Aunque no es de extrañar esta propuesta tal como vivimos. Que el australiano Peter Singer defienda antes a los animales que a las personas podría parecer una extravagancia de un filósofo desnortado, pero semejante teoría no hace sino reflejar lo que practican, y con muy buena conciencia, millones de hogares en todo el mundo enriquecido: dar a sus mascotas derechos fundamentales de alimentación, sanidad, vivienda, afecto,… que se niegan a la inmensa mayoría de los seres humanos. Ya quisieran los niños esclavos que hacen cestitas para los perros europeos recibir el trato que se dispensa a estos chuchos y ganar como sueldo el presupuesto de alimentación de muchos gatos.
La teoría de Singer es el utilitarismo, y valora la dignidad por las funciones cerebrales que un ser es capaz de desarrollar; y en esto, dice, gana un mono a un paralítico cerebral o a un enfermo de alzheimer, para los que él reclama el aborto o la eutanasia. La misma teoría aplica el mercado y cubre la «demanda solvente» de los propietarios de mascotas. Quienes, a su vez, valoran más la utilidad del afecto que les dispensa un perro en una sociedad de solitarios, que la solidaridad con sus semejantes a quienes no conocen (pero que sí les producen a bajo coste el café del desayuno o los juguetes para regalar a los nietos).
Homo sapiens, por decreto
Cuando esta cuestión se ha presentado recientemente en el parlamento catalán el atrevimiento y la pretensión totalitaria de este proyecto han ido a más.

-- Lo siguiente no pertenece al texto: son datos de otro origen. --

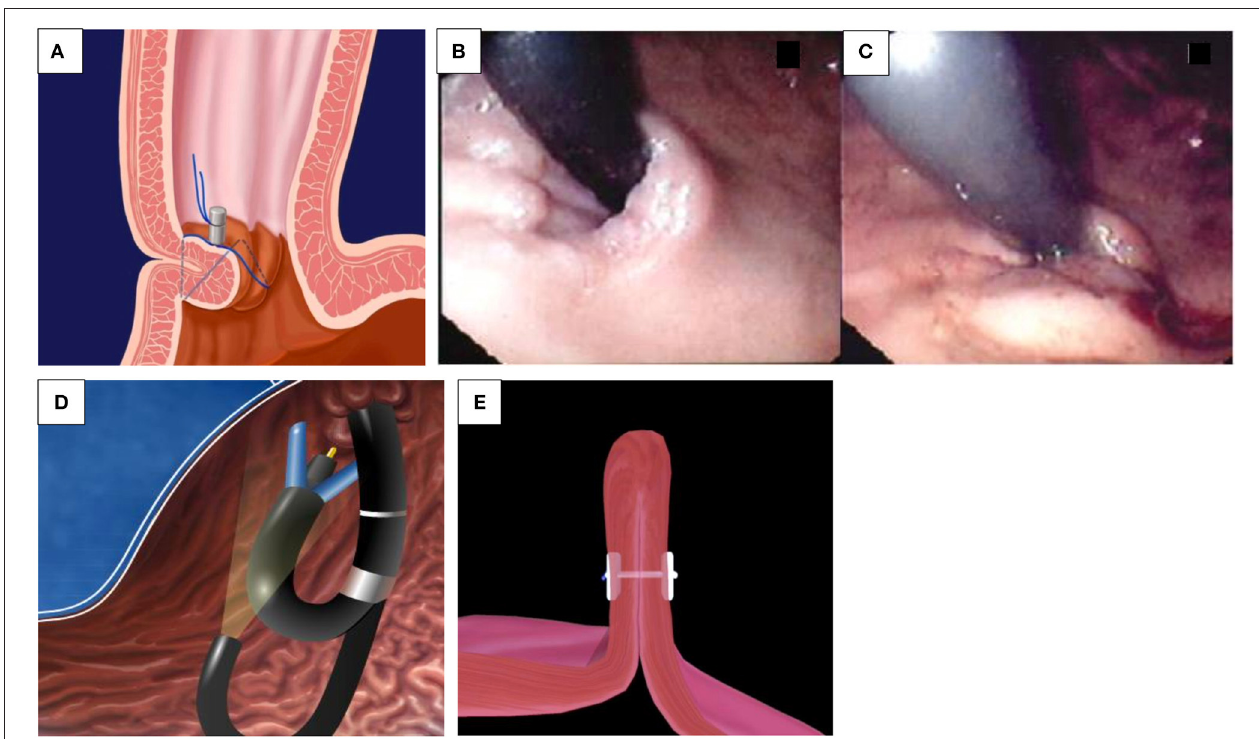
FIGURE 6 | (A–E) Endocinch ® and full thickness Plicator ® (Ndo-Surgical). (A) Endoscopic gastroplication with a zig-zag stich when applied with an Endocinch ® sewing maching. (B,C) View (J maneuver) of a lax GO junction in a child with major reflux before (A) and after (B) application of stitch with the EndoCinch ® . (D) Application of a full Thickness Plicator ® (Ndo-Surgical). (E) After application of the full Thickness Plicator ®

Nos daba la impresión de que episodios como el juicio a Galileo o la condena a muerte de Miguel Servet estaban muy atrás en la historia. Que eran ya buenos ejemplos de lo que no se debe hacer; sobre todo, por no volver al absurdo y al ridículo de que una confesión afincada en el poder (el catolicismo en un caso, el calvinismo en otro) juzgue si es o no científico que la tierra o la sangre están en movimiento. También nos habíamos alegrado de que con la caída de la Unión Soviética muchos científicos e intelectuales dejaran de estar sometidos a la dogmática del materialismo científico, y sus investigaciones examinadas con lupa según conviniera a las políticas del Partido.
Pero, cual es nuestra sorpresa que en el parlamento autonómico catalán se ha presentado una propuesta que no sólo reivindica «derechos humanos» para algunos simios, sino que pide que se les declare «homo sapiens». En fin, que si era poca la aberración jurídica y moral del Proyecto Gran Simio, que en todo el mundo quiere reconocer a algunos animales los derechos humanos que se niegan a muchos hombres -siempre curiosamente a los más débiles- ahora, además, parece que se quiere que la clasificación de las especies no corresponda a los criterios científicos de la zoología, sino que el poder político vuelve a creerse con capacidad de definir el contenido de la ciencia.
Si la propuesta es válida, supone, nada menos, que desde hoy el «homo sapiens» o cualquier otra especie sobre la que pretendan legislar, no se definirá por la observación empírica y experimental de su fenotipo y su genotipo, sino que será una cuestión definida en los parlamentos.
Si no estuviera en juego la vida de las personas enfermas para las que el Proyecto Gran Simio pide la muerte por eutanasia y aborto –eugenesia nazi al fin- sería para no parar de reír.
Lo mejor es que lo aprovechemos; comprender el reto que se nos plantea si creemos de verdad en los derechos del hombre, de todo hombre y en especial de los más pobres. Detenernos con profundidad en hechos como este es verdadera oración que nos libera de los ídolos. Nos ayuda a comprender porqué la Iglesia es experta en humanidad y defiende la vida.
También reclama de nosotros un compromiso honrado a favor de los pobres, condenados a una vida de perros, ya que los derechos humanos se reservan hoy a las mascotas de los ricos. En una sociedad de 23.000 euros de renta, y hogares sin hijos y con perro a cargo, o somos solidarios o dejamos de ser cristianos.